DeepSpeech on RPi 4 - integration into speech_recognition - bad/slow detection

Dear all,

for our privacy aware smart speaker I have tried to integrate DeepSpeech into the Python speech_recognition module. Unfortunately it turns out that while it does recognize a bit, most words are wrongly recognized, or often only very few words from a sentence. Plus, it is very slow.

This contradicts several reports I heard that it runs very well on RPi4.

The integration into SpeechRecognition can be seen here, it is only one function:

What it basically does is

language_model_file = ".../lm.binary"
trie_file = ".../trie"
prot_buffer_file = ".../output_graph.tflite"
beam_width = 500
lm_alpha = 0.75
lm_beta = 1.85
ds = Model(prot_buffer_file, beam_width)
desired_sample_rate = ds.sampleRate()
ds.enableDecoderWithLM(language_model_file, trie_file, lm_alpha, lm_beta)
raw_data = audio_data.get_raw_data(convert_rate=desired_sample_rate, convert_width=2)
recognized_metadata = ds.sttWithMetadata(np.frombuffer(raw_data, np.int16))

The rest is just finding the files and checking for parameters etc etc.

Is there anything the sticks out as completely wrong?

Thanks for any comments


It looks like this is 0.6.0. We have a bug on the 0.6.0 TFLite model that makes it mostly not working. Please try again with 0.6.1.

Quickly looking at the code, I see a lot of audio resampling and audio manipulations. Those can add artifacts that degrades the quality of the recognition with the current model.

Please give context on reproductibility of speech accuracy: it can also depend on speker’s accent, background noise, etc.

This is not really helpful. Please give more detailed informations.

That code is not using the streaming API at all, so it doesn’t surprise me that it’s slow. Does Uberi/speech_recognition not support streaming. Also, could you explain why you couldn’t use our Python package directly?

Hi @lissyx, hi @reuben
thanks for your comments.

First or all, yes, that was 0.6.0, I will retry with 0.6.1. Thanks for the info.

Concerning the audio resampling: I don’t think there is a lot, just one to get it into the rate required by deepspeech. @lissyx do you have any other complaints? I don’t think that 1 resampling is bad, but necessary.

Concerning speech accuracy: Yes, I am not native, but sufficiently fluent and most STT systems recognize my pronunciation correctly. Background noise was not a problem, as I was testing at home, in silent surroundings.

Concerning speed: Sorry, I cannot give details - it felt like after the “talking part” it took again the same amount of time to recognize.
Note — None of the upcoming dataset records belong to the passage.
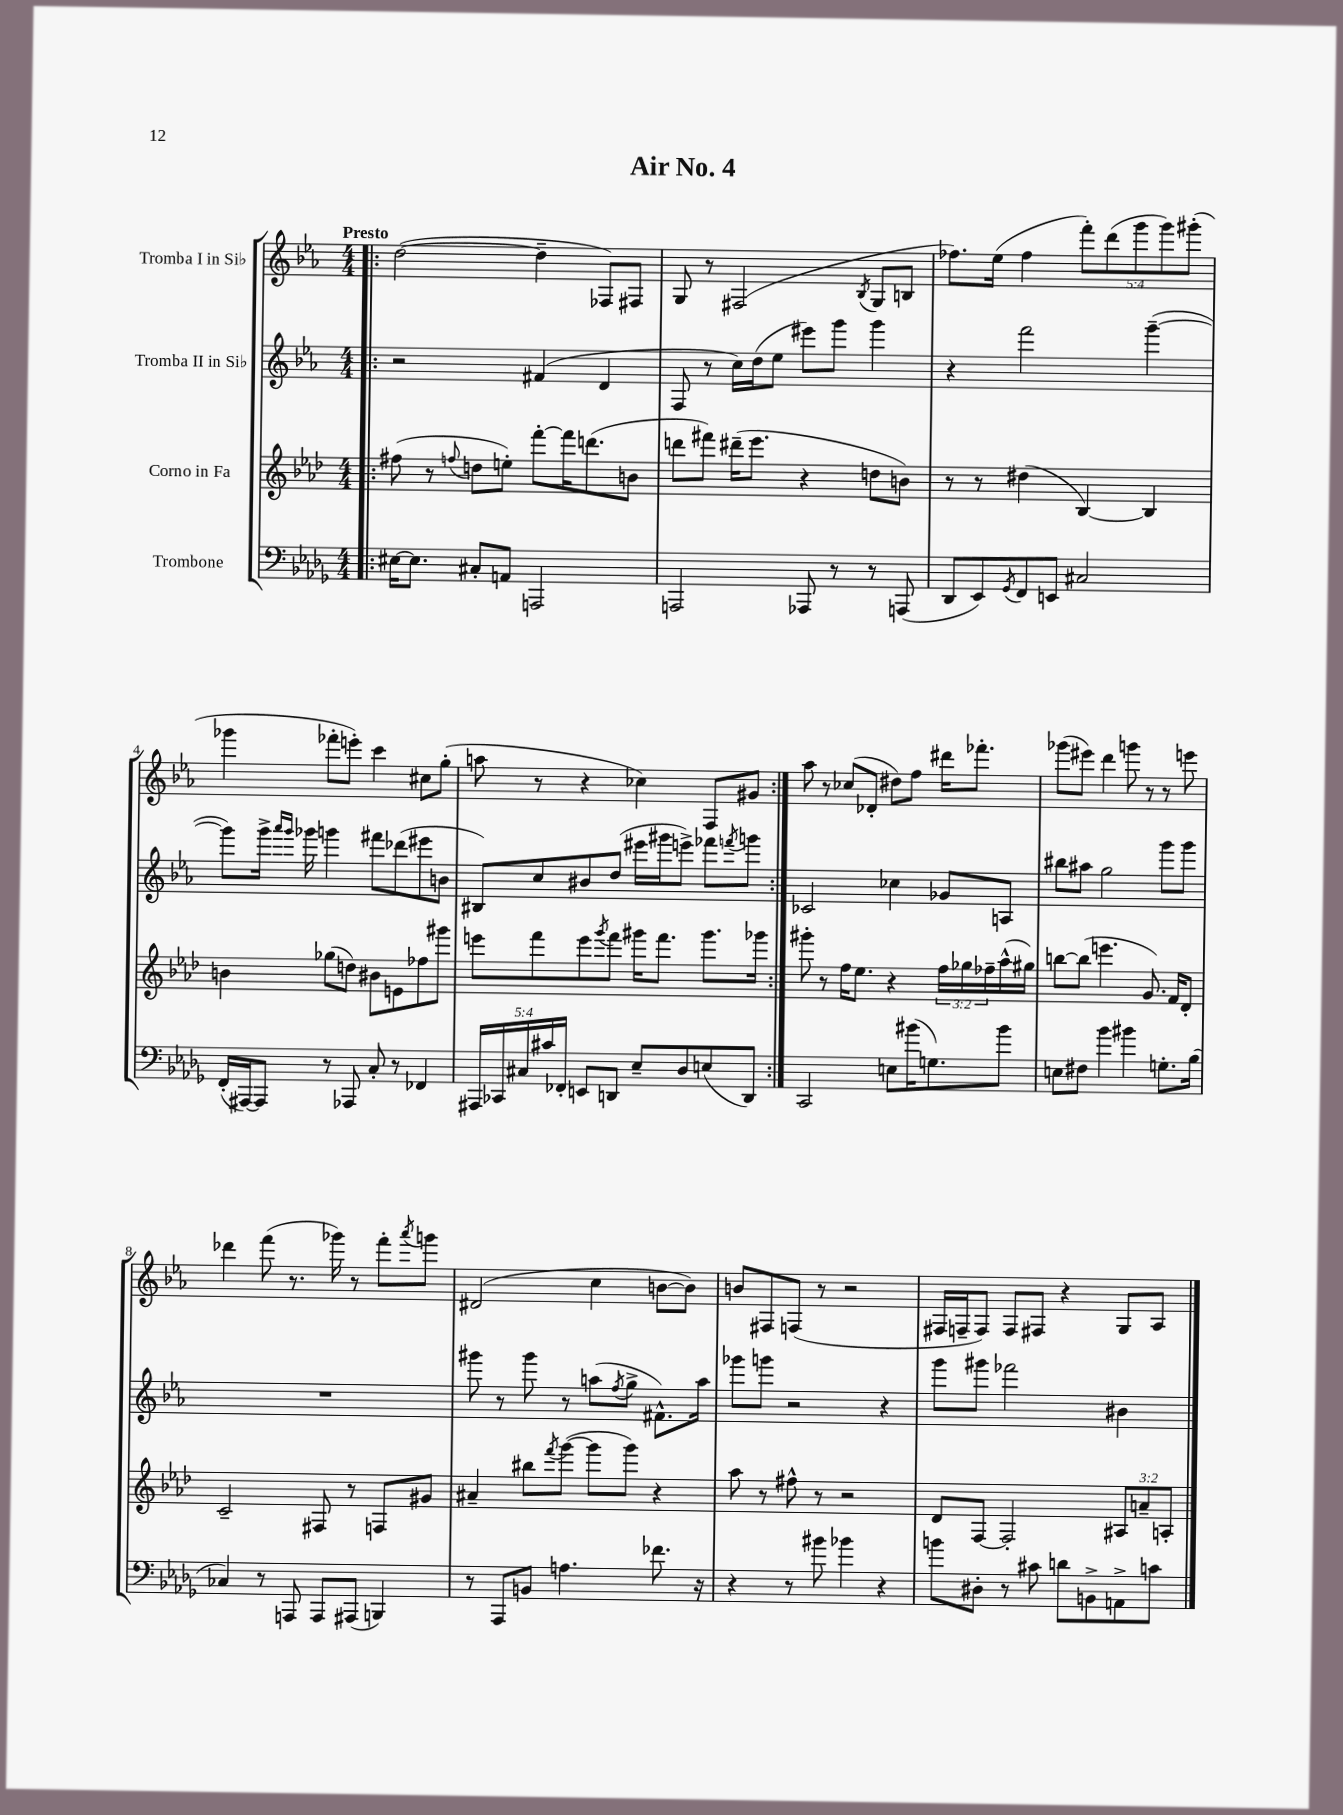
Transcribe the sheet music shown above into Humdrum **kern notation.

**kern	**kern	**kern	**kern
*staff4	*staff3	*staff2	*staff1
*clefF4	*clefG2	*clefG2	*clefG2
*k[b-e-a-d-g-]	*k[b-e-a-d-]	*k[b-e-a-]	*k[b-e-a-]
*M4/4	*M4/4	*M4/4	*M4/4
=!|:	=!|:	=!|:	=!|:
[16E#	(8ff#	2r	([2dd
8.E#]	.	.	.
.	8r	.	.
.	8qqff	.	.
8C#'	8dd	.	.
8AA	8ee')	.	.
2AAA	[8fff'	(4f#	4dd~]
.	16fff]	.	.
.	(8.ddd	.	.
.	.	4d	8F-)
.	8b	.	8F#
=	=	=	=
2AAA	8ddd	8F	8G
.	8fff#)	8r	8r
.	(16ddd#~	16cc)	(2F#
.	8.eee-	(16dd	.
.	.	8ee-	.
8AAA-	4r	8eee#)	.
8r	.	8ggg	.
.	.	.	8qB-
8r	8dd	4ggg	8G
(8AAA	8b)	.	8B
=	=	=	=
8DD-	8r	4r	8.ff-)
8EE-)	8r	.	.
.	.	.	(16ee-
8qGG-	.	.	.
8FF	(4dd#	2fff	4ff-
8EE	.	.	.
2C#	[4B-)	.	10fff')
.	.	.	(10ddd
.	.	.	10ggg
.	4B-]	([4ggg~	.
.	.	.	10ggg)
.	.	.	(10ggg#'
=	=	=	=
(16FF'	4b	8ggg])	4ggg-
[16AAA#)	.	.	.
8AAA#]	.	16ggg^	.
.	.	16qqaaa-	.
.	.	16qqggg	.
.	.	16ggg-	.
8r	(8gg-	4ggg	8fff-'
8AAA-	8dd)	.	8eee')
8C'	8b#	8fff#	4ccc
8r	8e	(8ddd-	.
4FF-	8ff-	8eee#	8cc#
.	8ggg#	8b	(8gg'
=	=	=	=
20AAA#	8eee	8B#)	8aa
20CC-	.	.	.
20C#	.	.	.
.	8fff	8cc	8r
20c#	.	.	.
20FF-'	.	.	.
8EE	8eee	8b#	4r
.	8qggg	.	.
8DD	8fff	(8dd	.
8E-~	16ggg#	16eee#	4cc-)
.	8.fff	16ggg#	.
8D-	.	8eee^)	.
(8E	8.ggg#	8fff-	8F
.	.	8qfff	.
8DD)	.	8ggg	8g#
.	16ggg-	.	.
=:|!	=:|!	=:|!	=:|!
2CC	8ggg#'	2c-	8aa-
.	8r	.	8r
.	16ff	.	(8cc-
.	8.ee-	.	.
.	.	.	8d-'
8E	4r	4cc-	8dd#)
(16b#	.	.	8ff
8.G)	.	.	.
.	24ff	8g-	16ddd#
.	24gg-	.	.
.	.	.	8.fff-'
.	24ff-~	.	.
8b#	(16aa-^^	8A	.
.	16gg#)	.	.
=	=	=	=
8E	[8bb	8bb#	(8ggg-
8F#	(8bb]	8aa#	8eee#)
4b-	4.eee	2gg	4ddd
4b#	.	.	8ggg
.	8.g)	.	8r
8.G'	.	8ggg	8r
.	16f	.	.
.	8d-'	8ggg	8eee
(16B-	.	.	.
=	=	=	=
4C-)	2c~	1r	4ddd-
8r	.	.	(8fff
8AAA	.	.	8.r
8AAA	8F#	.	.
.	.	.	16ggg-)
(8AAA#	8r	.	8r
4BBB)	8F	.	8fff'
.	.	.	8qaaa-
.	8g#	.	8ggg
=	=	=	=
8r	4a#~	8ggg#	(2d#
8AAA-	.	8r	.
8BB	8bb#	8ggg#	.
.	8qfff	.	.
4.A	([8ggg	8r	.
.	8ggg]	(8aa	4cc
.	.	8qff	.
.	8ggg)	8gg^	.
8.f-	4r	8.f#^^)	[8b
.	.	.	8b])
16r	.	16aa	.
=	=	=	=
4r	8aa-	8ggg-	8b
.	8r	8ggg	8F#
8r	8ff#^^	2r	(8F
8b#	8r	.	8r
4b-	2r	.	2r
4r	.	4r	.
=	=	=	=
8b	8d-	8ggg	16F#
.	.	.	16F~
8D#'	[8F	8ggg#	8F)
8r	2F']	2fff-	8F
8c#	.	.	8F#
8d	.	.	4r
8BB^	.	.	.
8AA^	12A#	4b#	8G
.	12a~	.	.
8c	.	.	8A-
.	12A'	.	.
==	==	==	==
*-	*-	*-	*-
This might be related to the question concerning “streaming API”, see below.

@reuben Yes, it is not using the streaming API, first because I am not the author of SpeechRecognition, secondly because I don’t know how to integrate it into SpeechRecognition. you ask why we don’t use the package directly: because we allow the user of our smart speaker/personal assistant to select the STT system, be it online Google or Sphinx. I want to add DeepSpeech, but it needs to integrate into the general environment, thus I am trying to get support for DeepSpeech into SpeechRecognition.

Again thanks everyone for the comments

It all depends on how resampling is done, and how it impacts the audio. I’m just listing what might impact.

Well, sorry, but current DeepSpeech dataset is very biaised towards American English, so it can have a big impact.

That would look like.

I don’t see any question regarding that, so far. Streaming API is documented and exampled at several places. Questions are welcome, but we don’t know speech_recognition so we can’t advise unless you ask more precisely.

Hi @lissyx
sorry for the late reply, real world intercepts, as usual.

I have now tried with deepspeech 0.6.1, and I still get bad result. Maybe it is my pronounciation. A list of things I believed I said and what was detected:

  • “what is the time” – “well i am”
  • “tell me a joke” – " panado"
  • “who is David Bowie” – “who is the foe”

So as you see, there is quite some difference in what I expect and what comes out.

I tried also with the deepspeech command directly, but I’m not sure how to record appropriately, that is, the correct arecord invocation. I tried several, most of them ending with cannot fit 'int' into an index-sized integer errors from the deepspeech command.

I guess arecord --channels=1 --format=S16_LE should do it

Please make sure you speak loud enough and there is no noise. Please ensure you are not dropping frames (use two separated threads for audio and for deepspeech) if you use Streaming API.

Make sure you are enabling language model, and with proper parameters.

Please also triple check that you are using 0.6.1 tflite model file, we had to re-export it to fix a bug, and poor inference was a symptom.

For your accent, I can’t really tell more than yes, English model is biaised towards American accent.